Posters at the University of California archives also have him headlining a benefit concert in Marin County for farmworkers, a “Latin Jam Farmworkers Benefit Concert.” Together these are important links to the greater story of Italian American progressive politics, a history that remains under-documented.
 
But it is a little boy, a figure Umberto Eco describes as a universal, epic character, who made Guaraldi’s music a kind of soundtrack to American holiday celebrations. The story starts with a Guaraldi  B side,  “Cast Your Fate to the Wind,” which became a West Coast hit when a Sacramento radio station played it incessantly, leading to a Grammy in 1963. The unlikely success of the record also likely led to Lee Mendelson’s convincing Charles Schulz that it was perfect for a televised version of Charlie Brown. The details of this evolution can be traced with the help of Google, but they’re also set out in a recent documentary, The Anatomy of Vince Guaraldi (directed by Andrew Thomas and Toby Gleason), based in part on a TV show Ralph Gleason made in the 1960s.  
 
Jazz and popular culture scholar John Gennari, casually described Guaraldi’s more up-tempo Charlie Brown tunes as having a “kind of cool modern boogie-woogie” style (email communication, December 22, 2010). It seems that it’s just this tempo that hit the mark for millions.
 
Mendelson has described the successful impact of Guaraldi’s sound coming from the way it is “both adult like and child like”—a succinct description that could also be used to characterize the Charlie Brown cartoons themselves (2009, radio interview). In fact, many have noted that for middle-America, Guaraldi’s music, experienced through Charlie Brown, was their first exposure to West Coast-style cool jazz.

 
 
Although his Italian American background is usually just marked in passing, son Dave told me “he was a strong Italian in every way. Just look at him! No, seriously, he was Italian. Period.” He went on to talk about the fact that his father grew up during the Depression, taking note that San Francisco’s Italian side was probably more prominent than it is today. Dave concluded by remarking on the challenges of raising a child in an extended family without a lot of money: “he was raised with a lot of love….and, with his music he gives people that same love” (phone conversation, December 23, 2010).
 
Elsewhere Guaraldi’s Italianness has been anecdotally associated with his temper. Doug Ramsey, a jazz critic talked about his personality in the radio production It’s Jazz Charlie Brown: The Vince Guaraldi Story (2009): Guaraldi was“a very aware person and engaging in conversation and had a kind of, if this makes any sense, an Italian American way of expressing himself that has a lot in common, maybe, with people on The Sopranos”.
 
However we might interpret that comparison, it is not the first time Guaraldi has been compared to New Jersey Italians—real or invented.  Indeed, he also shares a musical Christmas connection with another Italian American from New Jersey, Frank Sinatra, at least according to music critic, David McGee:
 
If Frank Sinatra is the voice of Christmas in America… then Vince Guaraldi’s music for A Charlie Brown Christmas has become the sound of Yuletide on these shores …
 
Thinking about McGee’s take on Guaraldi, I'm left asking questions. What does it mean to have an Italian American Christmas soundscape, the kind that gets embraced nationally, if not globally, as representative of that imagined place called America? 

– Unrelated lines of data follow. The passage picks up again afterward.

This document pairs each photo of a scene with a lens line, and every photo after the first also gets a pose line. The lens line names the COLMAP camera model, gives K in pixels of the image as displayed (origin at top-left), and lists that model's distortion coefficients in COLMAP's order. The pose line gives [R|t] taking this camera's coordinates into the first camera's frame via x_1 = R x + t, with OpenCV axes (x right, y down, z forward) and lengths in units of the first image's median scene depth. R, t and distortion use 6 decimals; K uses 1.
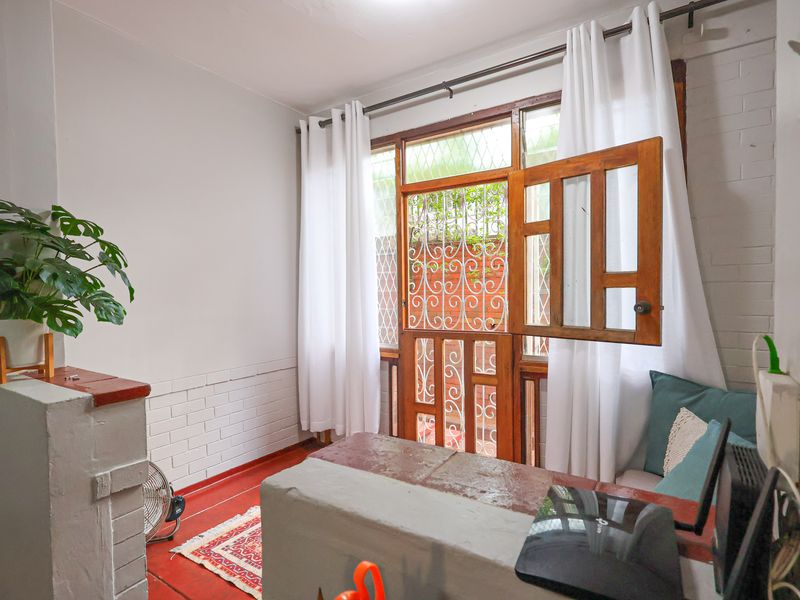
lens RADIAL K [[418.5, 0, 397.7], [0, 418.5, 299.2], [0, 0, 1]] dist [-0.004312, 0.003580]
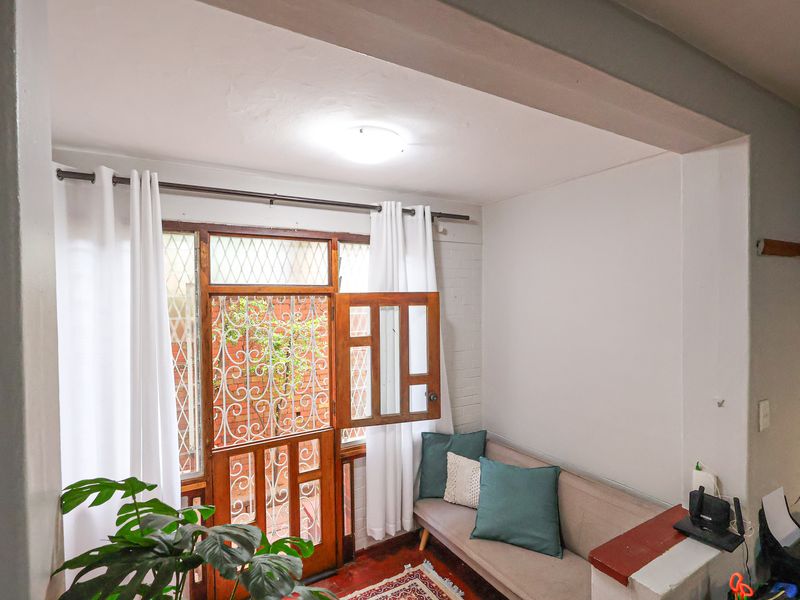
lens RADIAL K [[418.5, 0, 404.9], [0, 418.5, 303.7], [0, 0, 1]] dist [-0.004312, 0.003580]
pose [[0.427007, -0.006161, 0.904227, -0.697774], [0.023591, 0.999712, -0.004329, -0.256789], [-0.903940, 0.023180, 0.427030, 0.315630]]
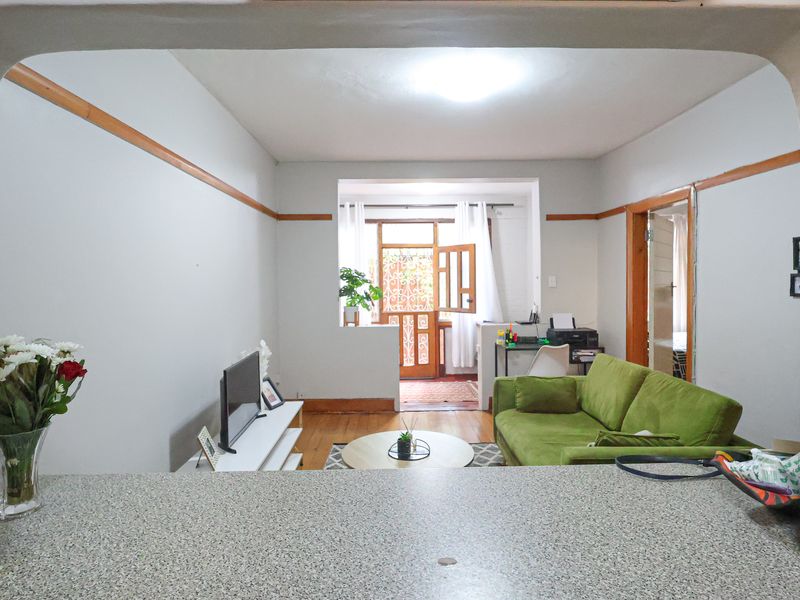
lens RADIAL K [[475.1, 0, 399.5], [0, 475.1, 287.5], [0, 0, 1]] dist [0.002861, 0.001395]
pose [[0.814064, -0.001769, 0.580773, -1.533556], [0.010815, 0.999868, -0.012114, -0.025222], [-0.580675, 0.016143, 0.813975, -1.171470]]
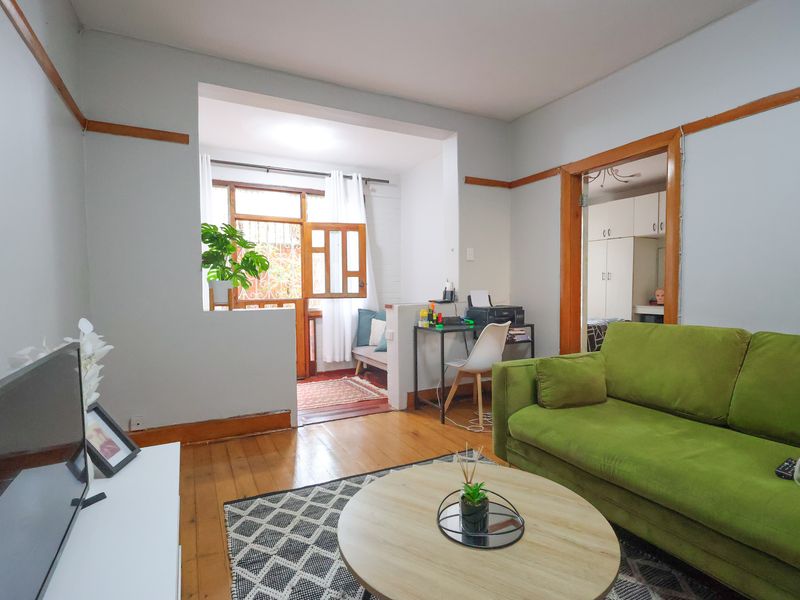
lens RADIAL K [[418.5, 0, 404.2], [0, 418.5, 301.7], [0, 0, 1]] dist [-0.004312, 0.003580]
pose [[0.474180, -0.020649, 0.880186, -1.330196], [0.022683, 0.999680, 0.011232, 0.085795], [-0.880136, 0.014639, 0.474496, -0.432555]]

What kind of America do Italian American artists and entertainers like Sinatra and Guaraldi stand for? And for whom?  What would the rest of an imagined Italian-American-imbued Christmas be like? What shape? What smell? What taste?  What look?

 
I'm not sure, but I can hope there's a giant panettone involved...
 
Coda:  Guaraldi died tragically young and is buried at the Holy Cross Cemetery in Colma—the oldest cemetery in a city that boasts seventeen separate burial grounds and where other notable Italian Americans are also interred: Beniamino Bufano, Joe DiMaggio, A.P. Giannini, and George Moscone.